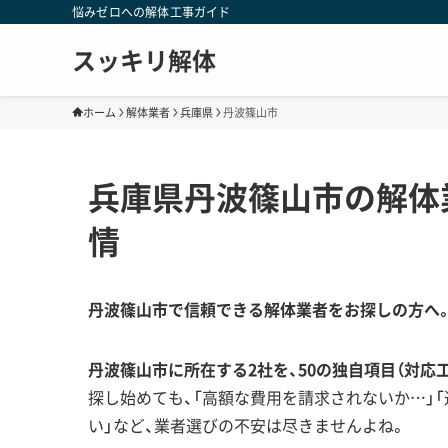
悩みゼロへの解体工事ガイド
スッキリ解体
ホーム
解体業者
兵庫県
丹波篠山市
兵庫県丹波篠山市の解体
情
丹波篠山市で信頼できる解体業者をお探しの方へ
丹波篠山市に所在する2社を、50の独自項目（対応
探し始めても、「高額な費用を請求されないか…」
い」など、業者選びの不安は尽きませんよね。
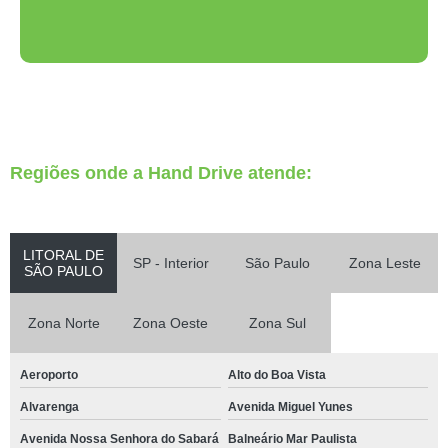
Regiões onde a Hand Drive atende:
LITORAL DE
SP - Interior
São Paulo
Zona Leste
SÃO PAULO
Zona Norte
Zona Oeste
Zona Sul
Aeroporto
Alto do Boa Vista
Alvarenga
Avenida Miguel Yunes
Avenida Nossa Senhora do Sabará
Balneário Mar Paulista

^^^^

#### [Task prompt]
Copy all the lines above again, but swap "Avenida" for "Av." and keep everything else the same. Leave the pictures out.

#### [Output of the task]
悩みゼロへの解体工事ガイド
スッキリ解体
ホーム
解体業者
兵庫県
丹波篠山市
兵庫県丹波篠山市の解体
情
丹波篠山市で信頼できる解体業者をお探しの方へ
丹波篠山市に所在する2社を、50の独自項目（対応
探し始めても、「高額な費用を請求されないか…」
い」など、業者選びの不安は尽きませんよね。
Regiões onde a Hand Drive atende:
LITORAL DE
SP - Interior
São Paulo
Zona Leste
SÃO PAULO
Zona Norte
Zona Oeste
Zona Sul
Aeroporto
Alto do Boa Vista
Alvarenga
Av. Miguel Yunes
Av. Nossa Senhora do Sabará
Balneário Mar Paulista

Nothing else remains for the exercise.